> [Aim A]: According to the Zilliqa consensus article, how many nodes must any consensus group in Zilliqa have at minimum?
> [Aim B]: Reproduce, word for word, the passage of the Zilliqa consensus article that opens with the words containing "Communication cost of" and closes with "order of n².".

— start Text section —

The Zilliqa Design Story Piece by Piece: Part 3 (Making Consensus Efficient)

Zilliqa

Feb 5, 2018 • 9 min read

Note: ➤ We’re on Slack and on Telegram! Join our community, ask us questions, and get updated on the latest (and hopefully the greatest!)

In our previous article, we discussed why Zilliqa needs a different consensus protocol and why a classical Nakamoto (aka PoW) style consensus protocol is not ideal.

The consensus protocol used in Zilliqa is called Practical Byzantine Fault Tolerance, in short pBFT. The protocol comes with several advantages from being computationally cheap, and hence incurring a small energy footprint to providing transaction finality that eliminates the need for confirmations.

However, classical pBFT as designed by Castro and Liskov in their original paper is communication-efficient only when the consensus group is small, say less than 50 nodes. Communication between the nodes quickly becomes a bottleneck when the consensus group becomes large, say around 600 nodes as we require in Zilliqa. Recall that any consensus group in Zilliqa must have at least 600 nodes to ensure (with high probability) that less than 1/3 of them are Byzantine.

In this last part of the series, we discuss how high the communication requirement of the classical pBFT protocol is and how we reduce it using a primitive called multi-signature.

In the rest of this article, we use n to denote the size of a consensus group. In the context of Zilliqa, n can be assumed to be 600.

Communication cost of pBFT

pBFT requires all honest nodes to agree on the state of the system and hence requires nodes to communicate heavily with each other. The protocol as described in the original paper requires each node to communicate with every other node to share protocol messages. This implies that each node has to send n messages. Hence, the total communication requirement is of the order of n².

Cost of authenticating messages

Furthermore, simply sending a message in a Byzantine network is not enough. In particular, when a node A receives a message from another node B in an open Byzantine network, A has to be sure that the message was indeed sent by B and that the message was not modified during the transmission. Without such guarantees, it becomes difficult for a node to ensure the authenticity of a message as a man-in-the-middle attacker can modify the message en route and give an incorrect view to the nodes.

A solution to authenticate message transmission is to generate a key that is kept secret between A and B. The key can then be used to generate a tag for every outgoing message. As the key is known only to A and B, the tag can only be generated by either A or B. The tag then allows them to authenticate the source of the message.

Message authentication code (MAC) is a cryptographic primitive that can generate such a tag. One possible way to construct a MAC is to use a cryptographic hash function that takes the key and a message as inputs and generates a tag as the output.

— end Text section —
— start Data —

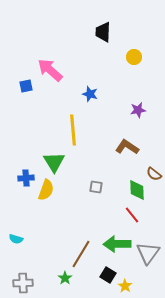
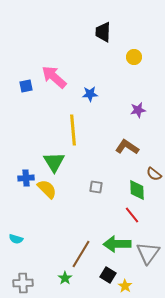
pink arrow: moved 4 px right, 7 px down
blue star: rotated 21 degrees counterclockwise
yellow semicircle: moved 1 px right, 1 px up; rotated 65 degrees counterclockwise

— end Data —

> [Written reply A]: At least 600 nodes.

> [Written reply B]:
Communication cost of pBFT

pBFT requires all honest nodes to agree on the state of the system and hence requires nodes to communicate heavily with each other. The protocol as described in the original paper requires each node to communicate with every other node to share protocol messages. This implies that each node has to send n messages. Hence, the total communication requirement is of the order of n².